Das Gericht hat auch nicht die Pflicht verletzt, den Sachverhalt von Amts wegen aufzuklären. Der Beiziehung der Verwaltungsvorgänge hinsichtlich der Heranziehung eines anderen Beitragspflichtigen bedurfte es schon deshalb nicht, weil es darauf nicht ankam. Zu Recht hat das Verwaltungsgericht darauf abgestellt, es könne sich wegen des fehlenden Ermessensspielraums schon keine Selbstbindung des Beklagten ergeben, auf die sich der Kläger berufen könnte. Die dagegen erhobenen Einwendungen des Klägers sind unbegründet. Selbst wenn die Heranziehung zu einem Herstellungsbeitrag in einem anderen Verfahren fehlerhaft zu niedrig erfolgt ist, kann der Kläger daraus nichts für sich herleiten, weil es eine Gleichbehandlung im Unrecht nicht gibt. Entgegen seiner Beteuerung verlangt der Kläger aber eine solche Gleichbehandlung, weil es einer Beiziehung der Verwaltungsvorgänge zu dem anderen Verfahren nicht bedürfte, wenn der Kläger ohnehin einen Anspruch auf Herabsetzung des Beitrages hätte.

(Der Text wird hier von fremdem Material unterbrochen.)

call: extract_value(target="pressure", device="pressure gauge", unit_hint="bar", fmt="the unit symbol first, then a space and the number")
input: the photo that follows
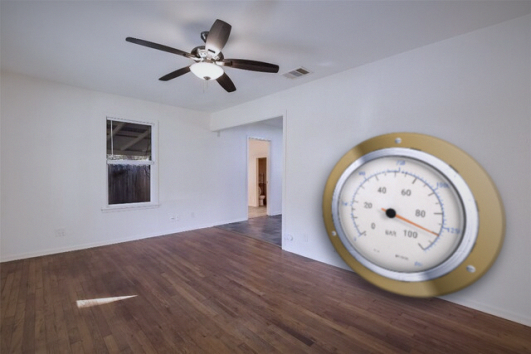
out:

Die Kostenentscheidung beruht auf § 154 Abs. 2 VwGO. Die Festsetzung des Streitwertes folgt aus § 52 Abs. 3 GKG. Streitbefangen im Zulassungsverfahren war nur noch die Differenz zwischen dem festgesetzten Beitrag in Höhe von 78.458,73 € und dem vom Kläger für rechtmäßig gehaltenen Beitrag in Höhe von 35.663,06 €.

Dieser Beschluss ist unanfechtbar (§§ 152 Abs. 1 VwGO, 68 Abs. 1 Satz 5 i.V.m. 66 Abs. 3 Satz 3 GKG).